The dollar dipped against the safe-haven yen on Thursday amid a spike in risk aversion, as equities continued their retreat on concerns about growth in the world's largest economy.
The U.S. currency dipped 0.4 percent to 112.74 yen, handing back some of the modest gains made overnight.
Global equity markets have been shaken and the dollar fell this week after an inversion in a part of the U.S. Treasury yield curve triggered market concerns about economic growth.
MSCI's broadest index of Asia-Pacific shares outside Japan was down more than 1.2 percent and Japan's Nikkei lost 1.75 percent.
The spread between the two-year and five-year Treasury yields inverted this week and the two-year/10-year spread was at its flattest in more than a decade amid a sharp fall in long-term rates.
A flatter curve is seen as an indicator of a slowing economy, with lower longer-dated yields suggesting that the markets see economic weakness ahead.
The 10-year Treasury yield fell to a three-month low of 2.885 percent on Tuesday and last stood at 2.9046 percent.
"The dollar could remain under pressure until this month's Fed meeting as long-term Treasury yields may not be able to mount a rebound until the market sees the Fed's stance on policy and the economy," said Junichi Ishikawa, senior FX strategist at IG Securities in Tokyo.
"The recent reaction to the U.S. yield curve inversion appears a little hysterical, but the dollar will not be given the all clear sign until the Fed meeting is hurdled."
Fed policymakers are due to gather at a Dec. 18-19 meeting, at which the central bank is widely expected to raise interest rates.
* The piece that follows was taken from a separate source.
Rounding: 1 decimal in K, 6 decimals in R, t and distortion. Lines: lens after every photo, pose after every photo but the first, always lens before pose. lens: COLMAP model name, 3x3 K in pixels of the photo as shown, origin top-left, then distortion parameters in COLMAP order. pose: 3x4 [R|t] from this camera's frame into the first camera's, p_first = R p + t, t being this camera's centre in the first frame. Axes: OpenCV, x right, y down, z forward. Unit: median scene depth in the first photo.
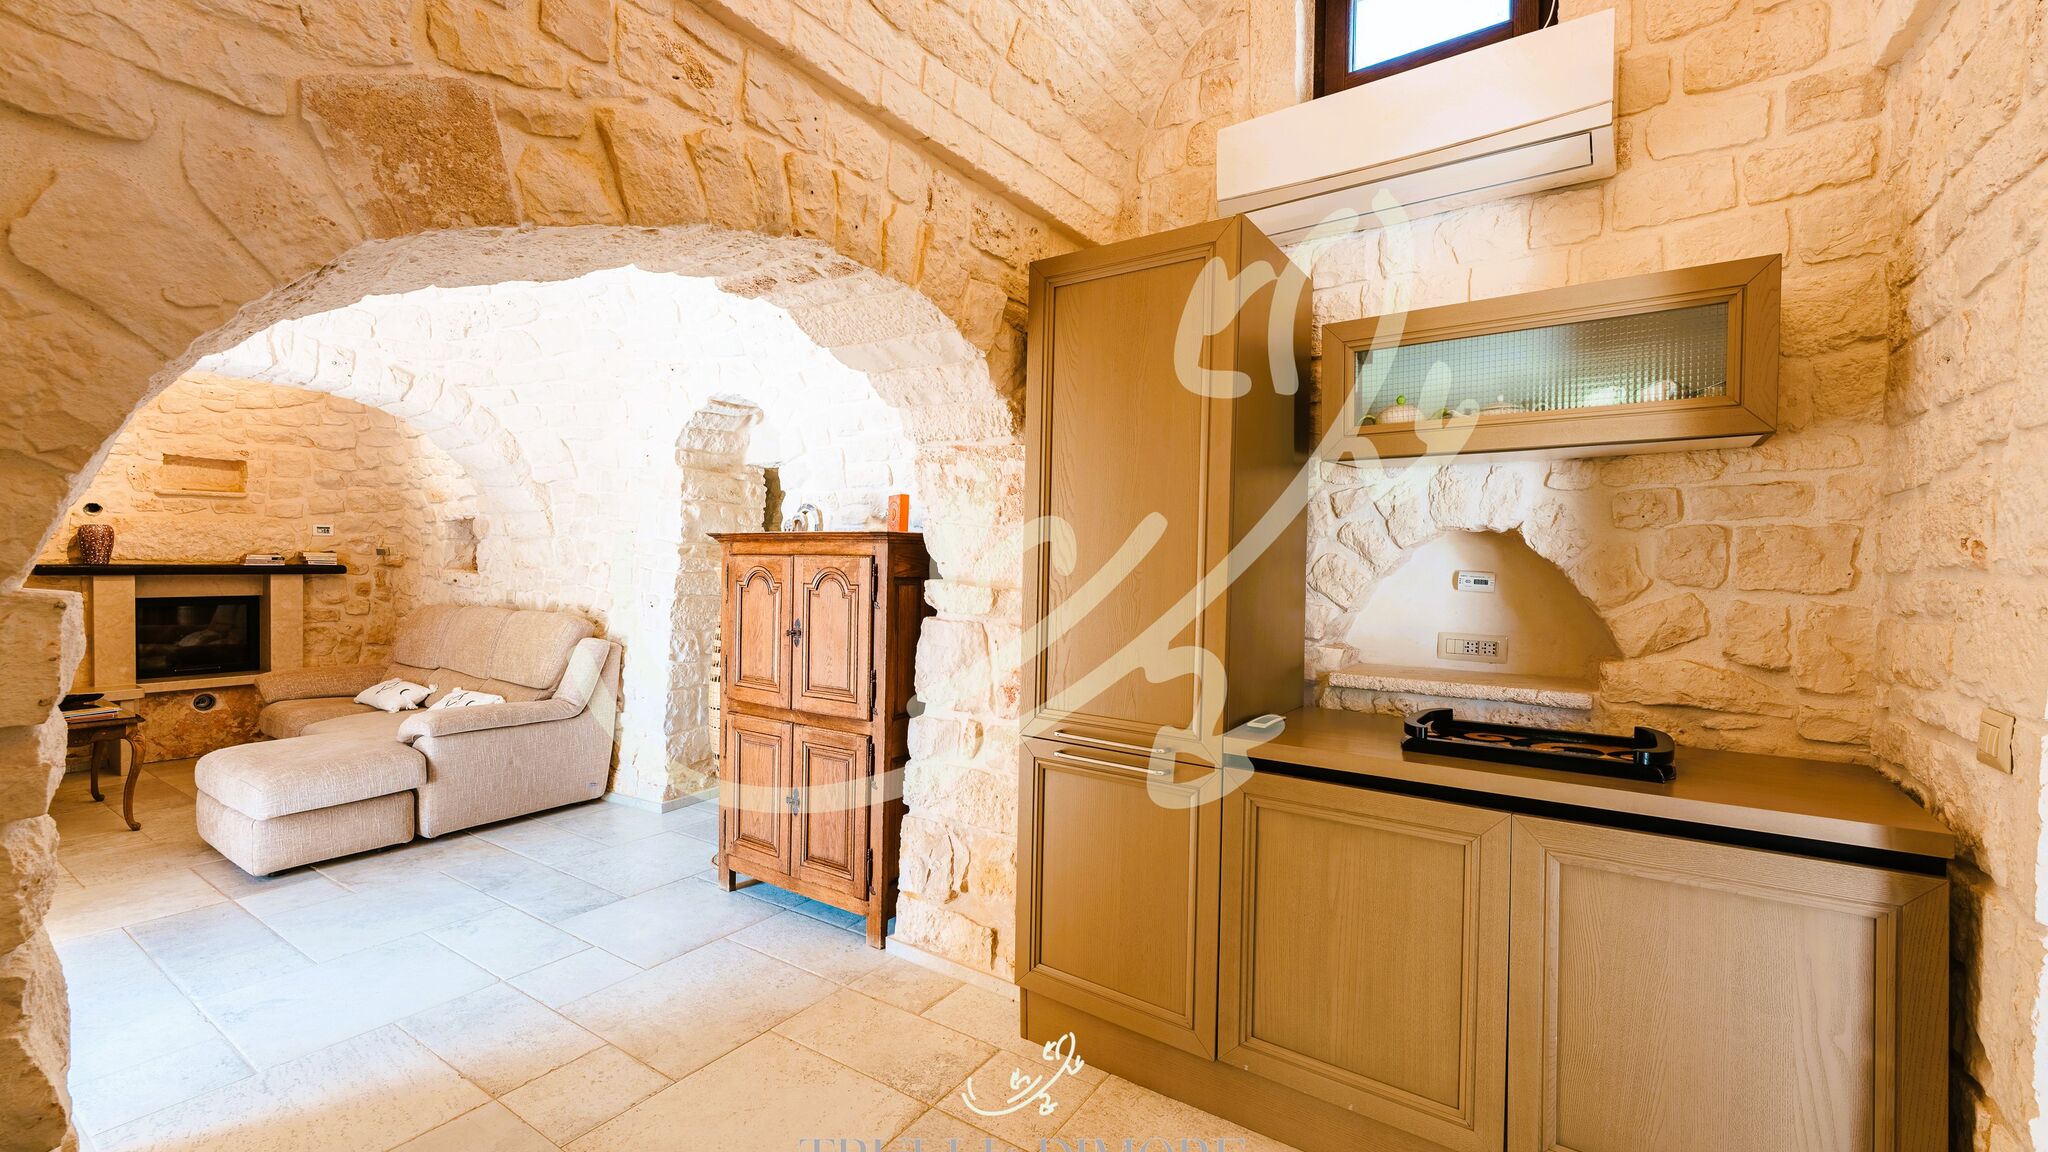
lens RADIAL K [[845.9, 0, 1020.6], [0, 845.9, 576.3], [0, 0, 1]] dist [-0.009614, -0.000560]
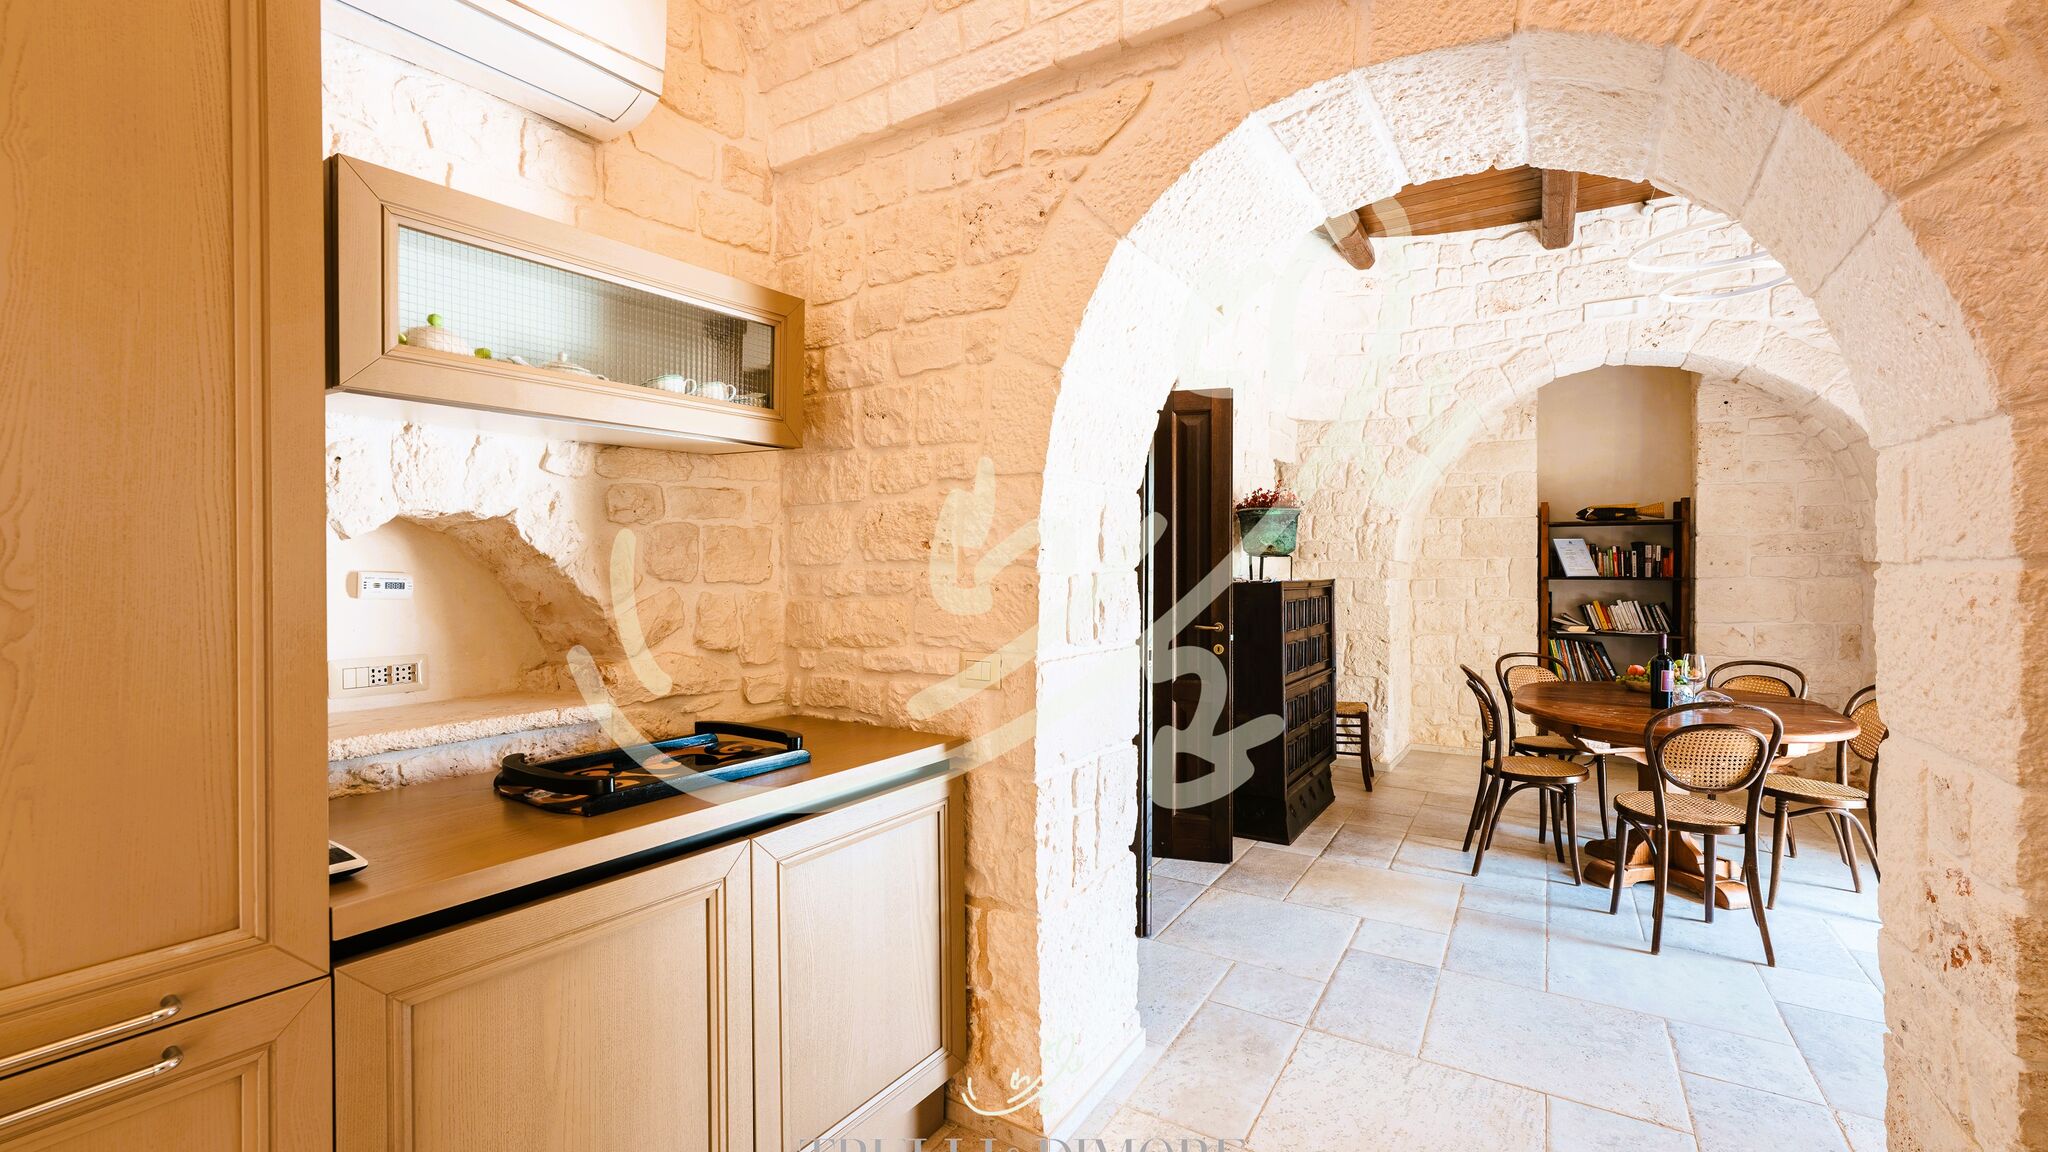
lens RADIAL K [[845.9, 0, 1024.1], [0, 845.9, 576.0], [0, 0, 1]] dist [-0.009614, -0.000560]
pose [[-0.020672, -0.025980, 0.999449, -0.260054], [0.018580, 0.999480, 0.026365, -0.013690], [-0.999614, 0.019115, -0.020178, 0.586728]]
Focus is on how many rate hikes the Fed could for 2019.
Also adding to global market jitters on Thursday was the arrest in Canada of a top executive of Chinese tech giant Huawei Technologies, fanning fears of further tensions between China and the United States.
The euro was little changed at $1.1347 after retreating from this week's high of $1.1419 scaled on Tuesday.
The Australian dollar was down 0.52 percent at $0.7230.
The Aussie was on a shaky footing after shedding nearly 1 percent the previous day on weaker-than-expected third quarter Australian gross domestic product data.
The pound was a shade lower at $1.2722.
Sterling had sunk to a 17-month low of $1.2659 on Tuesday after parliamentary setbacks for Prime Minister Theresa May but clawed back some of those losses on a more positive outlook for Brexit.